There has never been another birthday party like it — accomplished LDS musicians of international reputation, 21,000 guests, marvelous music, laughter and "happy birthday" led by Gladys Knight.
"I shall remember this occasion for the remainder of my life, and I hope that will be a long time," said President Gordon B. Hinckley at the conclusion of his 90th birthday celebration June 23 in the Church's Conference Center.
"What a birthday party this has been. I don't think there has ever been one like it before. I don't know if there will ever be one like it again — unless I can make it to 100."
President Hinckley hosted "An Evening of Celebration," featuring distinguished musicians, the Mormon Tabernacle Choir and the Orchestra at Temple Square. His counselors in the First Presidency, President Thomas S. Monson and President James E. Faust, offered the invocation and benediction, respectively.
President Hinckley explained the party was not for him, but instead was his gift to those who have touched his life. "Tonight," he said, "is my opportunity to give something back to the community in which I have spent most of my life, and to the many wonderful people here and throughout the world who, for all of these years, have shown me kindness and touched me with their goodness."
Members throughout the United States, Canada and Latin America watched the program live, via the Church satellite system. The event, also shown live on KBYU TV in Utah, was rebroadcast to European stake centers June 24.
President Hinckley thanked those in attendance, including members of other churches, and expressed regret that more could not have participated. He then expressed appreciation to the accomplished musicians who have performed in the great theaters, concerts halls and assembly halls of the world and who have distinguished themselves before the most discerning audiences. All volunteered their time for the concert.

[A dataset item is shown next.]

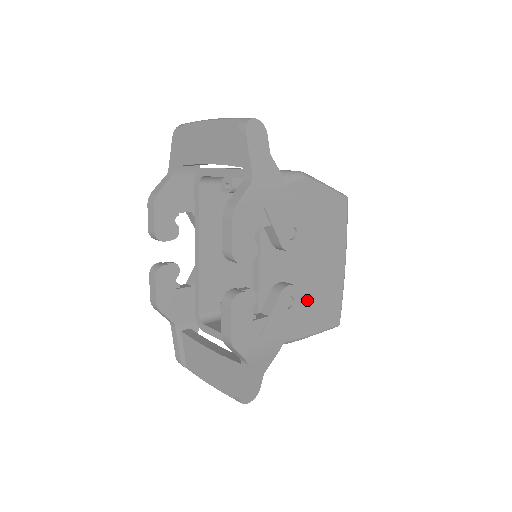
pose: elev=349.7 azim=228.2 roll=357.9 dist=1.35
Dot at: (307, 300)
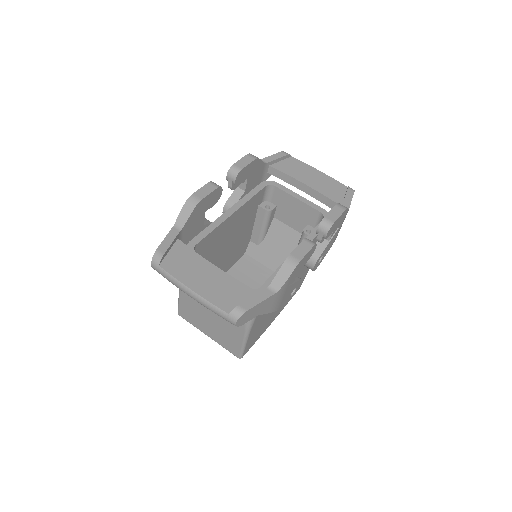
Dot at: occluded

Michael Ballam, director of the Utah Festival Opera in Logan presented "Without a Song" from the musical Great Day, first performed in 1929 when President Hinckley was a sophomore at the University of Utah.

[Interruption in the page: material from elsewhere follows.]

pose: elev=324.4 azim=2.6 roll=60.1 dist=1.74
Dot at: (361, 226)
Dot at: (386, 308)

Stanford Olsen, who has appeared more than 150 times with the Metropolitan Opera, sang "O Danny Boy" — a song President Hinckley first heard 67 years ago while docked at Cobh, Ireland, en route to his mission in England.
Robert Peterson, a Broadway soloist, performed "The Impossible Dream" from "Man of La Mancha."
"My life has spanned much of modern history, from 1910 when the average man or woman in America had a life expectancy of less than 50 years, to this wonderful turn of the century when, on average, we may expect to live more than 75 years," President Hinckley said. "It has been a fulfillment of 'The Impossible Dream.' "
Gladys Knight, a pop vocalist known throughout the world and recognized with three Grammy Awards; Ariel Bybee, who performed 18 consecutive seasons in more than 400 roles at the Metropolitan Opera; Jenny Oaks Baker, a member of the National Symphony Orchestra and daughter of Elder Dallin H. Oaks of the Quorum of the Twelve; Vanessa Ballam, former Miss Utah; Jerold and JoAnn Ottley, former director and voice coach of the Tabernacle Choir; and Robert C. Bowden, retired director of the former Mormon Youth Chorus and Symphony, were also part of the celebration. Craig Jessop, Tabernacle Choir director, and Mack Wilberg and Barlow Bradford, associate directors, took turns directing the choir and orchestra. Piano accompaniment for some of the selections was provided by John Fluker and Lawrence Gee.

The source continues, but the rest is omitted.